Como essas maneiras de ordenar a empiricidade que foram o discurso, o quadro, as trocas, se desvaneceram? 

Em que outro espaço e segundo quais figuras as palavras, os seres, os objetos da necessidade tomaram lugar e se distribuíram uns em relação aos outros? 

Que novo modo de ser devem ter recebido para que todas essas mudanças fossem possíveis e para que aparecessem, ao cabo de alguns anos apenas, esses saberes agora familiares a que chamamos, desde o século XIX, 

 

  • filologia, 
  • biologia, 
  • economia política? 

Imaginamos facilmente que, se esses novos domínios foram definidos no século passado, é porque um pouco mais de objetividade no conhecimento, de exatidão na observação, de rigor no raciocínio, de organização na pesquisa e na informação cientifica – tudo isso ajudado, com um pouco de sorte ou de gênio, por algumas descobertas felizes, nos fez sair de uma idade pré-histórica em que o saber balbuciava ainda com a Gramática de Port-Royal, as classificações de Lineu e as teorias do comércio ou da agricultura. 

Mas se, do ponto de vista da racionalidade dos conhecimentos, podemos realmente falar em pré-história, para as positividades só podemos falar em história. 

E foi realmente necessário
um acontecimento fundamental
 – um dos mais radicais, sem dúvida,
que ocorreram na cultura ocidental,
para que se desfizesse a positividade do saber clássico
e se constituísse uma positividade de que, por certo,
não saímos inteiramente. 

Esse acontecimento, sem dúvida porque estamos ainda presos na sua abertura, nos escapa em grande parte. 

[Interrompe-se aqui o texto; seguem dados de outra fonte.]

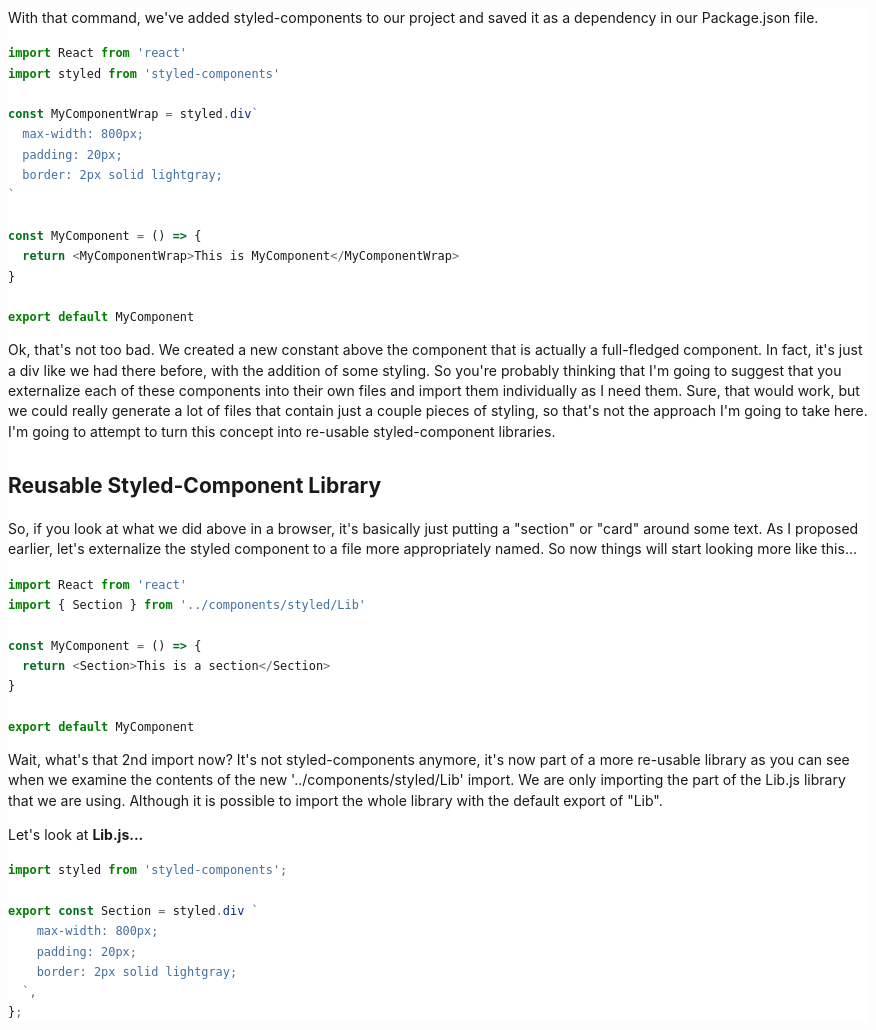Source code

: With that command, we've added styled-components to our project and saved it as a dependency in our Package.json file.

```javascript
import React from 'react'
import styled from 'styled-components'

const MyComponentWrap = styled.div`
  max-width: 800px;
  padding: 20px;
  border: 2px solid lightgray;
`

const MyComponent = () => {
  return <MyComponentWrap>This is MyComponent</MyComponentWrap>
}

export default MyComponent
```

Ok, that's not too bad. We created a new constant above the component that is actually a full-fledged component. In fact, it's just a div like we had there before, with the addition of some styling. So you're probably thinking that I'm going to suggest that you externalize each of these components into their own files and import them individually as I need them. Sure, that would work, but we could really generate a lot of files that contain just a couple pieces of styling, so that's not the approach I'm going to take here. I'm going to attempt to turn this concept into re-usable styled-component libraries.

## Reusable Styled-Component Library

So, if you look at what we did above in a browser, it's basically just putting a "section" or "card" around some text. As I proposed earlier, let's externalize the styled component to a file more appropriately named. So now things will start looking more like this...

```javascript
import React from 'react'
import { Section } from '../components/styled/Lib'

const MyComponent = () => {
  return <Section>This is a section</Section>
}

export default MyComponent
```

Wait, what's that 2nd import now? It's not styled-components anymore, it's now part of a more re-usable library as you can see when we examine the contents of the new '../components/styled/Lib' import. We are only importing the part of the Lib.js library that we are using. Although it is possible to import the whole library with the default export of "Lib".

Let's look at **Lib.js...**

```javascript
import styled from 'styled-components';

export const Section = styled.div `
    max-width: 800px;
    padding: 20px;
    border: 2px solid lightgray;
  `,
};
```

Sua amplitude, as camadas profundas que atingiu, todas as positividades que ele pode subverter e recompor, a potência soberana que lhe permitiu atravessar, em alguns anos apenas, o espaço inteiro de nossa cultura, tudo isso só poderia ser estimado e medido ao termo de uma inquirição quase infinita que só concerniria, nem mais nem menos, ao ser mesmo de nossa modernidade. 

  • A constituição de tantas ciências positivas, 
  • o aparecimento da literatura, 
  • a volta da filosofia sobre seu próprio devir, 
  • a emergência da história ao mesmo tempo
    • como saber 
    • e como modo de ser da empiricidade, 
  • não são mais que sinais de uma ruptura profunda. 

Sinais dispersos no espaço do saber, pois que se deixam perceber na formação, 

  • aqui de uma filologia, 
  • ali de uma economia política, 
  • ali ainda de uma biologia. 

Dispersão também na cronologia: 

  • certamente, o conjunto do fenômeno se situa entre datas facilmente assinaláveis (os pontos extremos são os anos 1775 e 1825); 
  • podem-se porém reconhecer, em cada um dos domínios estudados, duas fases sucessivas que se articulam uma à outra, mais ou menos por volta dos anos 1795-1800. 
  • Na primeira dessas fases, o modo de ser fundamental das positividades não muda;
    • as riquezas dos homens, 
    • as espécies da natureza, 
    • as palavras de que as línguas são povoadas 
  • permanecem ainda o que eram na idade clássica:
    • representações duplicadas – representações cujo papel consiste em designar representações, analisá-Ias, decompô-Ias e compô-Ias, para fazer nelas surgir, com o sistema de suas identidades e de suas diferenças, o princípio geral de uma ordem. 
  • É somente na segunda fase que as palavras, as classes e as riquezas adquirirão um modo de ser que não é mais compatível com o da representação. 

Em contra partida, o que se modifica muito cedo, desde as análises de Adam Smith, de A.-L. de Jussieu ou de Viq d’Azyr, na época de Jones ou de Anquetil- Duperron, é a configuração das positividades: 

  • a maneira como, no interior de cada uma, os elementos representativos funcionam uns em relação aos outros, 
  • a maneira como asseguram seu duplo papel de designação e de articulação, 
  • como chegam, pelo jogo das comparações, a estabelecer uma ordem. 

É essa primeira fase que será estudada no presente capítulo.